En 2025, la France a exporté 204.000 tonnes de farine mais en a importé 420.000: le déficit se creuse depuis 2018, au profit notamment de l'Allemagne et de la Belgique, qui fournissent plus de 80% des importations françaises.

"En France, on a traditionnellement des boulangers qui utilisent de la farine 100% française, produite par des centaines de moulins. Personne n'a la qualité de pain qu'il y a dans les boulangeries françaises", a affirmé à l'AFP Jean-François Loiseau, président de l'ANMF.

- Concurrence internationale -

"Mais ces dernières années, ce que l'on voit, c'est une augmentation des achats de farine moins chère, venue surtout d'Allemagne mais aussi d'Italie, de Roumanie ou de Bulgarie, par la grande distribution pour ses marques (propres) MDD", a-t-il ajouté.

L'an dernier, ces achats de farine à l'étranger ont atteint 11% de la consommation nationale, précise le bilan.

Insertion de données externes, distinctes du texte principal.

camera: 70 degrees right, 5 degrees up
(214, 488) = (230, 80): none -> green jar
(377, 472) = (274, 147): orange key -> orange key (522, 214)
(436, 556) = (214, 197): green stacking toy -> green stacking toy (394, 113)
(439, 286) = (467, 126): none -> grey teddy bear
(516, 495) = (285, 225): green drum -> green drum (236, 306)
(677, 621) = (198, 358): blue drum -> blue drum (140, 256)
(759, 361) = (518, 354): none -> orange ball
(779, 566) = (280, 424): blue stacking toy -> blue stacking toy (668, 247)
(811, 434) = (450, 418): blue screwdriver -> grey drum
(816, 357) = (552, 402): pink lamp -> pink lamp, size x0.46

"Un vrai problème, parce qu'en vendant de la farine sous marques distributeurs moins chères, la distribution tire les prix vers le bas" et cela met en difficulté les producteurs français, a-t-il souligné.

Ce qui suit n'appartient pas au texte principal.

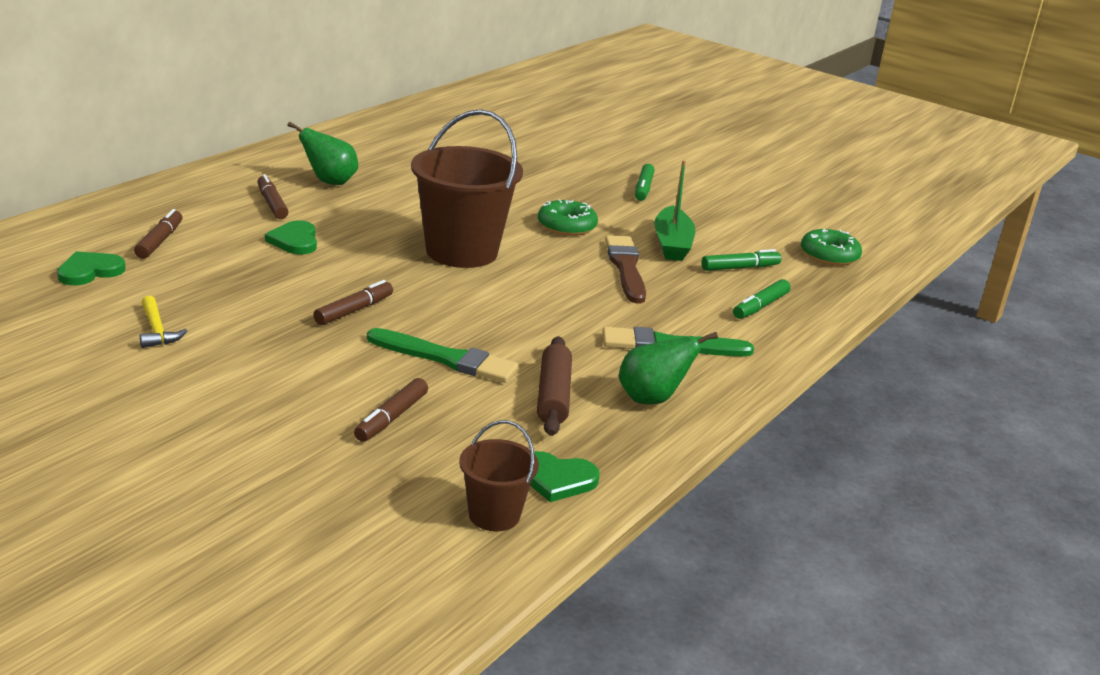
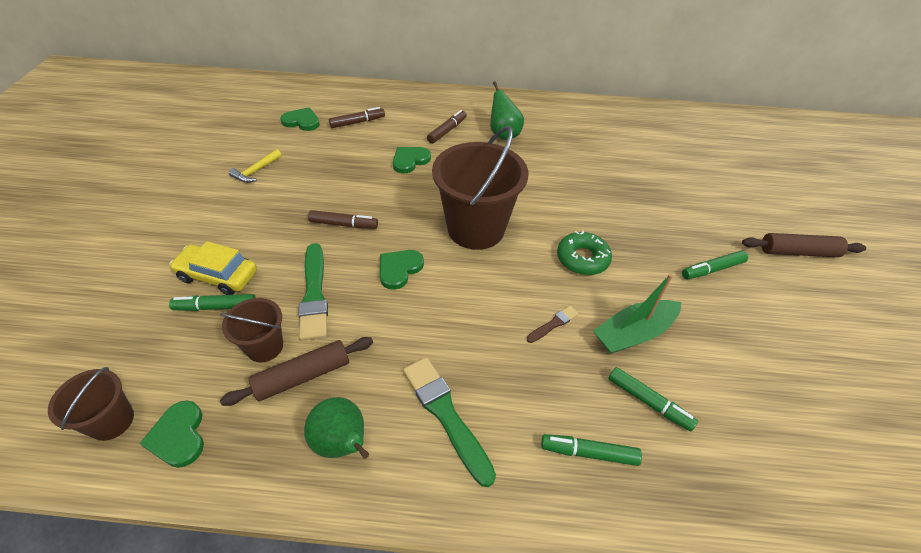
camera: 60 degrees right, 20 degrees up
(337, 404) = (218, 276): none -> yellow car
(391, 418) = (216, 307): brown marker -> green marker
(468, 306) = (399, 269): none -> green heart
(489, 405) = (264, 347): none -> brown bucket
(626, 268) = (553, 324): brown brush -> brown brush, size x0.50
(664, 154) = (798, 252): none -> brown rolling pin
(829, 255) = (772, 468): green donut -> none

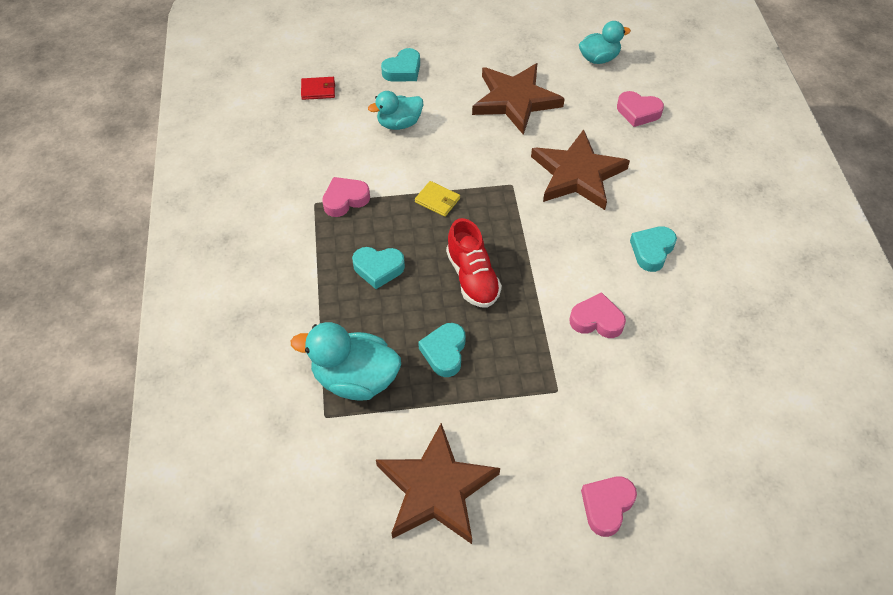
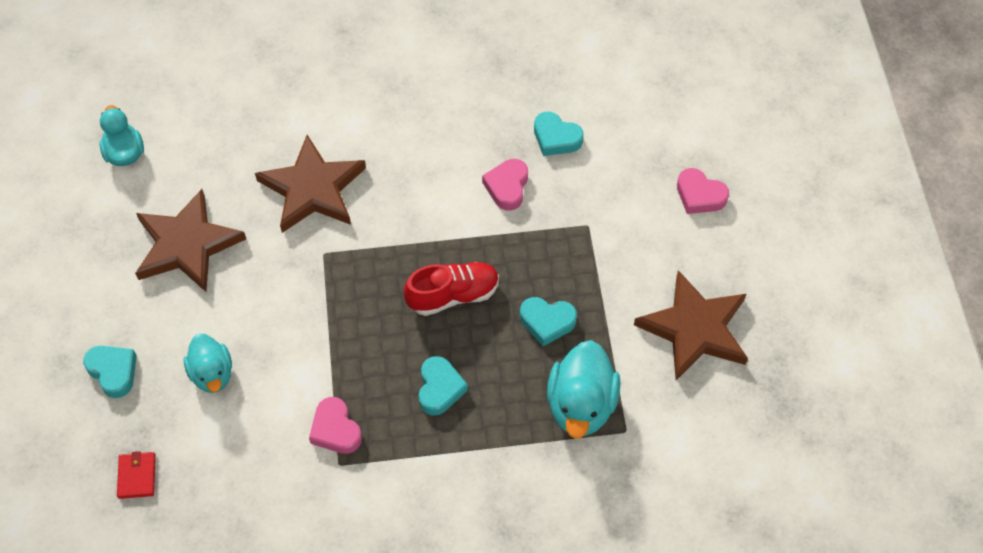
camera: 90 degrees left, 5 degrees up
(437, 200) = (342, 329): yellow wallet -> none
(638, 112) = (222, 123): pink heart -> none
(652, 251) = (422, 132): turquoise heart -> turquoise heart (556, 138)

Le chiffre d'affaires de la meunerie, quant à lui, atteignait 1,84 milliard d'euros l'an dernier et a baissé de près de 17% en deux ans.

Les meuniers français, qui travaillent dans de petites unités, souvent des entreprises familiales, ont du mal à rivaliser avec les gros producteurs allemands, dont "les coûts de production et les charges sociales sont moins élevés", selon M. Loiseau.

La concurrence internationale s'intensifie aussi avec la Turquie, premier exportateur mondial de farine (entre 3 et 3,5 millions de tonnes/an), ou l'Ukraine, qui a quadruplé ses exportations vers la France entre 2022 et 2025, selon l'ANMF.

Dans ce contexte, la meunerie française "ne demande pas d'aide" mais veut voir ses charges baisser pour regagner en compétitivité.

Cela passe notamment par une énergie électrique accessible, un arrêt de l’inflation réglementaire, une simplification des démarches administratives qui pèsent sur les entreprises qui souhaitent investir et se développer", plaide Jean-François Loiseau.